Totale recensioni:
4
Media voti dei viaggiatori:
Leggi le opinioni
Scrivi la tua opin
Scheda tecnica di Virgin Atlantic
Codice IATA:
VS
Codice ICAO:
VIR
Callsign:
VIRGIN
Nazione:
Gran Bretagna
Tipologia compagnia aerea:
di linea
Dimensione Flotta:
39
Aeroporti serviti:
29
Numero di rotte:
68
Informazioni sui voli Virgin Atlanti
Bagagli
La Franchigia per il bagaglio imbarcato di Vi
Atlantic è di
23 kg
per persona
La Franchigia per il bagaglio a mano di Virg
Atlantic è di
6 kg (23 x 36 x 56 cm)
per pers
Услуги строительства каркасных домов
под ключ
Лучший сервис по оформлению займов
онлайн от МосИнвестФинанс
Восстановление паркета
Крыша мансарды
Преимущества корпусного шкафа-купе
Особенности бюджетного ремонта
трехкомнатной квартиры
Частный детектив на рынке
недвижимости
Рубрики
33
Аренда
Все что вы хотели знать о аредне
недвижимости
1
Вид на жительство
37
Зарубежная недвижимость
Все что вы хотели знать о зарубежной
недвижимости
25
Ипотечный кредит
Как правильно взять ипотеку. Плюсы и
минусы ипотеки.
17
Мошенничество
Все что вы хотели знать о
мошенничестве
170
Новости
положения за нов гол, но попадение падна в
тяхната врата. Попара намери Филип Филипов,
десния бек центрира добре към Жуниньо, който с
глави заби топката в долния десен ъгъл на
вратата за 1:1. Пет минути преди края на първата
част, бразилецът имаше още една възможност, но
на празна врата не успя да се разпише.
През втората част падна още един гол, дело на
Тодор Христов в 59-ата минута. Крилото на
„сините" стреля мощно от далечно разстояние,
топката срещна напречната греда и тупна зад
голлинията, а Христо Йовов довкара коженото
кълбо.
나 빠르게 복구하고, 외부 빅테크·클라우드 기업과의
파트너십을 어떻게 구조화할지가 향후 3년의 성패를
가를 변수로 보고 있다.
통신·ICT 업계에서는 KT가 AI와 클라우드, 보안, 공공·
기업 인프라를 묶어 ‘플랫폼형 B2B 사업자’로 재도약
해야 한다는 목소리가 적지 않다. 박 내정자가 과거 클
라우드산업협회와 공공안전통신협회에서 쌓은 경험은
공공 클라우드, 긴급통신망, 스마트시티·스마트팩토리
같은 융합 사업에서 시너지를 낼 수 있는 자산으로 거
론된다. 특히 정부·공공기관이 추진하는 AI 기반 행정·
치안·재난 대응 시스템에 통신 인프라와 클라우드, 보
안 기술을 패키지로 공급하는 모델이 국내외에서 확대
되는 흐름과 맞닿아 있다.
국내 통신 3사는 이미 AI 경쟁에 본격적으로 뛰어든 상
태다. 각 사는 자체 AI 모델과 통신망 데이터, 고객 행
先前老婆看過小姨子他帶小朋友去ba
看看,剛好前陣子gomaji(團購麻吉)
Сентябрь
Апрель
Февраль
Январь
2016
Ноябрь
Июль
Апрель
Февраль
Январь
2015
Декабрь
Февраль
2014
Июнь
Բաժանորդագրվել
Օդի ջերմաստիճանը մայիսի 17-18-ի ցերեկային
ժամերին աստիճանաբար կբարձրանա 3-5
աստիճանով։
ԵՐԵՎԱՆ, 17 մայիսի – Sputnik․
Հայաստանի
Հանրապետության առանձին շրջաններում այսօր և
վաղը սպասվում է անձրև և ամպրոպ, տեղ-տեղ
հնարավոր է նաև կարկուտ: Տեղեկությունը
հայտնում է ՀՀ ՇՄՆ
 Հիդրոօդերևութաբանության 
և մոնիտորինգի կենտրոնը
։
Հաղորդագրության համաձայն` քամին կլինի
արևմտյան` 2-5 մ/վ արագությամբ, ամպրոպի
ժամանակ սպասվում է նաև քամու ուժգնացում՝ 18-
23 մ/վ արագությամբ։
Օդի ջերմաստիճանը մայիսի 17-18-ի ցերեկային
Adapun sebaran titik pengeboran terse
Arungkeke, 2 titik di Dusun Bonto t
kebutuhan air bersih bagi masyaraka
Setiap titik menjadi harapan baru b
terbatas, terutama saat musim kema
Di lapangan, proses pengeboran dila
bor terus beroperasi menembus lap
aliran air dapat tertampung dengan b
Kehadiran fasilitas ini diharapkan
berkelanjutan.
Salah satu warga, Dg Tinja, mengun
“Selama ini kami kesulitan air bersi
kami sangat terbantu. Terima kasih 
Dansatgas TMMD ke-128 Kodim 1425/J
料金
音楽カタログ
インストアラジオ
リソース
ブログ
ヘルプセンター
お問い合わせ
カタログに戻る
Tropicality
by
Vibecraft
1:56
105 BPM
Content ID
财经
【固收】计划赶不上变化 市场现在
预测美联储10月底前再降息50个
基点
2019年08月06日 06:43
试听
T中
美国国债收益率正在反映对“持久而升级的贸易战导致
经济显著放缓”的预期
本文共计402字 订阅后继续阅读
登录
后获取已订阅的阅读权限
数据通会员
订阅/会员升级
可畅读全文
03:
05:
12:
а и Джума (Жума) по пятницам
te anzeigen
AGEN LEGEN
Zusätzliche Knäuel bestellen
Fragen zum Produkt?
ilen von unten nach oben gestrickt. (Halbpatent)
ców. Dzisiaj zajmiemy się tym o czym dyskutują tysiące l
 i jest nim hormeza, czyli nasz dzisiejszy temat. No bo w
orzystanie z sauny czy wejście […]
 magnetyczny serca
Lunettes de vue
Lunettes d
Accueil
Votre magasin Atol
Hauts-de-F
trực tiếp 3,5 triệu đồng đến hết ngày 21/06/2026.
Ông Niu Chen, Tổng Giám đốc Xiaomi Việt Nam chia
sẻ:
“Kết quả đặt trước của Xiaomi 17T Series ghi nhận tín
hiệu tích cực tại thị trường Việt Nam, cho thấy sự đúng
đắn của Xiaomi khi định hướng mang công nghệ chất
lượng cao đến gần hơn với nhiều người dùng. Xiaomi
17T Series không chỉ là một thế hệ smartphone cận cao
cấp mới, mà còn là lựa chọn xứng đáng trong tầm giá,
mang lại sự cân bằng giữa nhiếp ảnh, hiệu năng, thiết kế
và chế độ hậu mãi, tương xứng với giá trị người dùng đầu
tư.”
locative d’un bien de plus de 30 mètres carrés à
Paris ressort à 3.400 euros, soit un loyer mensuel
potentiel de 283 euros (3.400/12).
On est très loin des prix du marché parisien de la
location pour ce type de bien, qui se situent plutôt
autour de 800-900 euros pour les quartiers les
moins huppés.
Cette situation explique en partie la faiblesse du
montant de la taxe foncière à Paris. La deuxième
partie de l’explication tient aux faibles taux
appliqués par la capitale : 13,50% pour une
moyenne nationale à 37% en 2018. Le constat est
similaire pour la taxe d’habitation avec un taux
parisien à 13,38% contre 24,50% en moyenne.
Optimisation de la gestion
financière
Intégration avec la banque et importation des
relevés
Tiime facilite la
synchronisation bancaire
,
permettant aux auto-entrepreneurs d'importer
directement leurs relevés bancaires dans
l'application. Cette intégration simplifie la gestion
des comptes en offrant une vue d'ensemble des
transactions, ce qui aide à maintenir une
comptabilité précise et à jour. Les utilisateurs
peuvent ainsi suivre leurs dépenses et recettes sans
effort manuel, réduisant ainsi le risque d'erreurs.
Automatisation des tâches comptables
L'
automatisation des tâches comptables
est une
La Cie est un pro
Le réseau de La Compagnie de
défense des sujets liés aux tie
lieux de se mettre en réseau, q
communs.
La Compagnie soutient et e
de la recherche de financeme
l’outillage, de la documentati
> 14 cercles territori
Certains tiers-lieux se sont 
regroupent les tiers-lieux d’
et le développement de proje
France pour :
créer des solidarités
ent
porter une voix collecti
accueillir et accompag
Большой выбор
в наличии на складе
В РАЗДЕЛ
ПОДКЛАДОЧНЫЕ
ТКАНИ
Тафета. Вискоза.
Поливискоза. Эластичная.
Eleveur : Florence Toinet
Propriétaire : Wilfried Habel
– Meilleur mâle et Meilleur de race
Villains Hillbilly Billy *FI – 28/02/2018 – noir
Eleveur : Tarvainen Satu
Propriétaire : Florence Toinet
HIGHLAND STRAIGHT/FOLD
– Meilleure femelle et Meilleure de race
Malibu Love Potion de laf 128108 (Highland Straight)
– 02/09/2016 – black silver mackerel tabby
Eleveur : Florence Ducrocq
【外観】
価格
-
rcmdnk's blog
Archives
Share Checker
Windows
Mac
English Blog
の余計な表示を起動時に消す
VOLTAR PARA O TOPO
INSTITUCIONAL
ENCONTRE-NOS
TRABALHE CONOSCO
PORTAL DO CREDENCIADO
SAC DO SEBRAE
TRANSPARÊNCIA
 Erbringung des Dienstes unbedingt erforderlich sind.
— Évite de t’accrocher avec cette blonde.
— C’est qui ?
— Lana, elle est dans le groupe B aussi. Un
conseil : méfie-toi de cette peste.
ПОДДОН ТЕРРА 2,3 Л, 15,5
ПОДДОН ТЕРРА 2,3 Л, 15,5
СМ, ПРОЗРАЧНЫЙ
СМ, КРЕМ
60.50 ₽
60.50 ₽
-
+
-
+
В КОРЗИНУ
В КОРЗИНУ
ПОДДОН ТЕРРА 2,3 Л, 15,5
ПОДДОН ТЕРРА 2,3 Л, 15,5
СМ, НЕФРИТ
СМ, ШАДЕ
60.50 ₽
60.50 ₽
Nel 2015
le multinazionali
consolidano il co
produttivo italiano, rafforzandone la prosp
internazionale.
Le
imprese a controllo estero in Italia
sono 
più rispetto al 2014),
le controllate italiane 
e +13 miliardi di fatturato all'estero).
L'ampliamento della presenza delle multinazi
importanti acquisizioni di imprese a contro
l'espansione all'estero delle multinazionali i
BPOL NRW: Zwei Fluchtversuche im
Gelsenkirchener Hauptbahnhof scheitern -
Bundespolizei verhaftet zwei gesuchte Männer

-.-.-

WORK TASK: Reproduce the listing word for word, from its first line up to and including the line containing "기업 인프라를 묶어 ‘플랫폼형 B2B 사업자’로 재도약".

EXERCISE RESPONSE:
Totale recensioni:
4
Media voti dei viaggiatori:
Leggi le opinioni
Scrivi la tua opin
Scheda tecnica di Virgin Atlantic
Codice IATA:
VS
Codice ICAO:
VIR
Callsign:
VIRGIN
Nazione:
Gran Bretagna
Tipologia compagnia aerea:
di linea
Dimensione Flotta:
39
Aeroporti serviti:
29
Numero di rotte:
68
Informazioni sui voli Virgin Atlanti
Bagagli
La Franchigia per il bagaglio imbarcato di Vi
Atlantic è di
23 kg
per persona
La Franchigia per il bagaglio a mano di Virg
Atlantic è di
6 kg (23 x 36 x 56 cm)
per pers
Услуги строительства каркасных домов
под ключ
Лучший сервис по оформлению займов
онлайн от МосИнвестФинанс
Восстановление паркета
Крыша мансарды
Преимущества корпусного шкафа-купе
Особенности бюджетного ремонта
трехкомнатной квартиры
Частный детектив на рынке
недвижимости
Рубрики
33
Аренда
Все что вы хотели знать о аредне
недвижимости
1
Вид на жительство
37
Зарубежная недвижимость
Все что вы хотели знать о зарубежной
недвижимости
25
Ипотечный кредит
Как правильно взять ипотеку. Плюсы и
минусы ипотеки.
17
Мошенничество
Все что вы хотели знать о
мошенничестве
170
Новости
положения за нов гол, но попадение падна в
тяхната врата. Попара намери Филип Филипов,
десния бек центрира добре към Жуниньо, който с
глави заби топката в долния десен ъгъл на
вратата за 1:1. Пет минути преди края на първата
част, бразилецът имаше още една възможност, но
на празна врата не успя да се разпише.
През втората част падна още един гол, дело на
Тодор Христов в 59-ата минута. Крилото на
„сините" стреля мощно от далечно разстояние,
топката срещна напречната греда и тупна зад
голлинията, а Христо Йовов довкара коженото
кълбо.
나 빠르게 복구하고, 외부 빅테크·클라우드 기업과의
파트너십을 어떻게 구조화할지가 향후 3년의 성패를
가를 변수로 보고 있다.
통신·ICT 업계에서는 KT가 AI와 클라우드, 보안, 공공·
기업 인프라를 묶어 ‘플랫폼형 B2B 사업자’로 재도약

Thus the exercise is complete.